> **Task to complete**
Return the lines that run from the line containing "4 august 2026" through the end of the entries, both ends included. Leave out all pictures.

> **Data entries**
—————

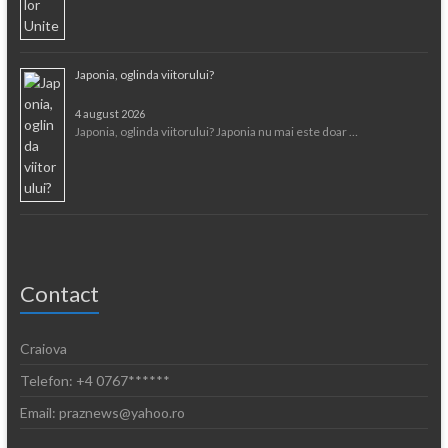
Japonia, oglinda viitorului?
4 august 2026
Japonia, oglinda viitorului? Japonia nu mai este doar …
Contact
Craiova
Telefon: +4 0767******
Email: praznews@yahoo.ro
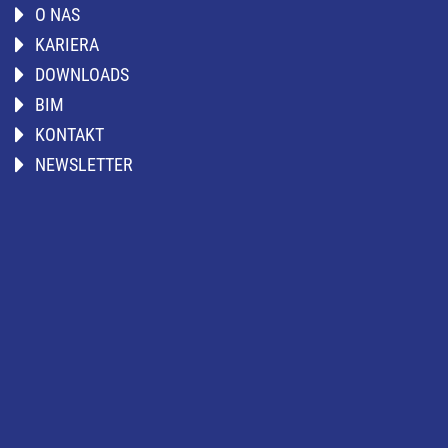
O NAS
KARIERA
DOWNLOADS
BIM
KONTAKT
NEWSLETTER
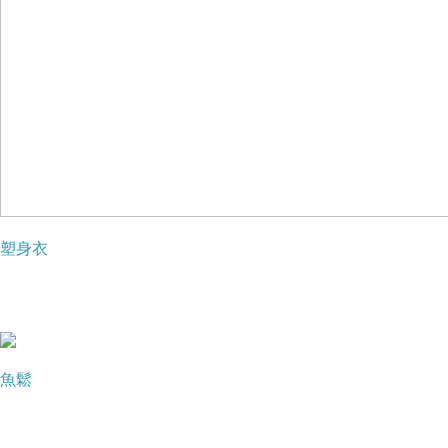
塑身衣
魚鬆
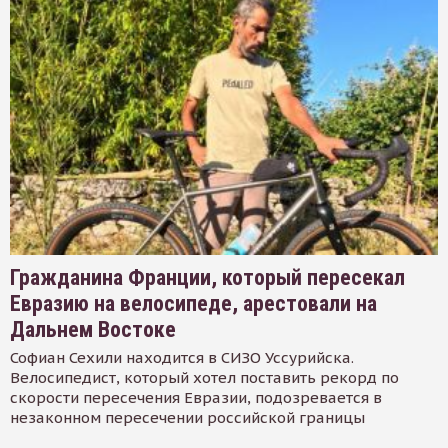
Гражданина Франции, который пересекал
Евразию на велосипеде, арестовали на
Дальнем Востоке
Софиан Сехили находится в СИЗО Уссурийска.
Велосипедист, который хотел поставить рекорд по
скорости пересечения Евразии, подозревается в
незаконном пересечении российской границы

—————

> **Written answer**
4 august 2026
Japonia, oglinda viitorului? Japonia nu mai este doar …
Contact
Craiova
Telefon: +4 0767******
Email: praznews@yahoo.ro
O NAS
KARIERA
DOWNLOADS
BIM
KONTAKT
NEWSLETTER
塑身衣
魚鬆
Гражданина Франции, который пересекал
Евразию на велосипеде, арестовали на
Дальнем Востоке
Софиан Сехили находится в СИЗО Уссурийска.
Велосипедист, который хотел поставить рекорд по
скорости пересечения Евразии, подозревается в
незаконном пересечении российской границы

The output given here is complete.